Argentina Oil And Gas Upstream Market Analysis by Mordor Intelligence
The Argentina Oil And Gas Upstream Market size is estimated at USD 3.52 billion in 2026, and is expected to reach USD 4.27 billion by 2031, at a CAGR of 3.93% during the forecast period (2026-2031).
This trajectory is anchored in the rapid build-out of the Vaca Muerta Sur crude line, the doubling of the Néstor Kirchner gas corridor, and the 30-year fiscal protection granted under the RIGI framework, all of which lower sovereign-risk premiums and shorten payback cycles. Operators are prioritizing export optionality over price speculation, channeling capital toward pad drilling that synchronizes oil and gas completions so that each wellhead can feed both domestic and international markets. Service companies are rolling out digital frac fleets that keep lifting costs below USD 5/boe and allow cycle times that rival U.S. shale analogs, reinforcing the competitiveness of the Argentina oil and gas upstream market. Foreign majors remain willing to share risk with state-owned YPF, but they monitor midstream congestion, water-sourcing litigation, and currency volatility as the decisive variables that can moderate the forecast.
Key Report Takeaways
- By location of deployment, onshore acreage held 83.5% of the Argentine oil and gas upstream market share in 2025, while offshore projects are set to record the fastest 5.4% CAGR through 2031.

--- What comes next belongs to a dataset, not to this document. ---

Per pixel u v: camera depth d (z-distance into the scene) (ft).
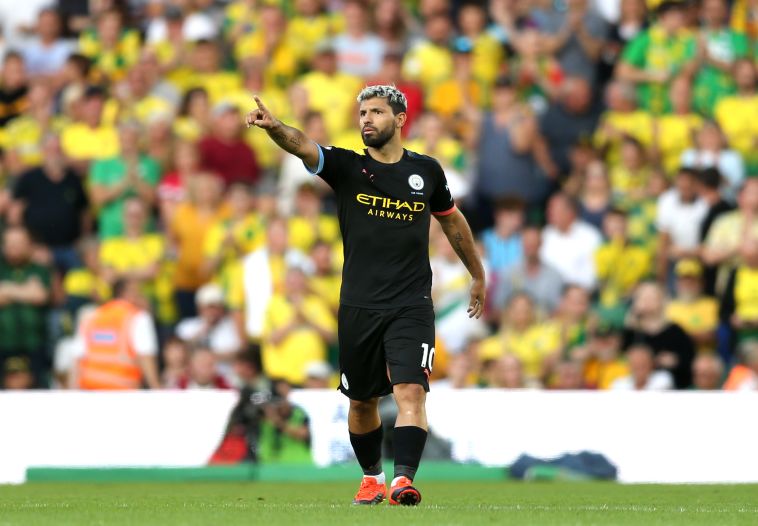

- By resource type, crude oil led with a 60.4% revenue share in 2025; natural gas is forecast to expand at a 4.9% CAGR, reflecting LNG export momentum.
- By well type, unconventional completions accounted for 78.9% of 2025 activity and are expected to advance at a 4.5% CAGR thanks to pad drilling and zipper-frac efficiencies.
- By service, development and production captured 80.1% of spending in 2025, while decommissioning services will rise at a 6.8% CAGR as conventional fields approach end-of-life.
Note: Market size and forecast figures in this report are generated using Mordor Intelligence’s proprietary estimation framework, updated with the latest available data and insights as of January 2026.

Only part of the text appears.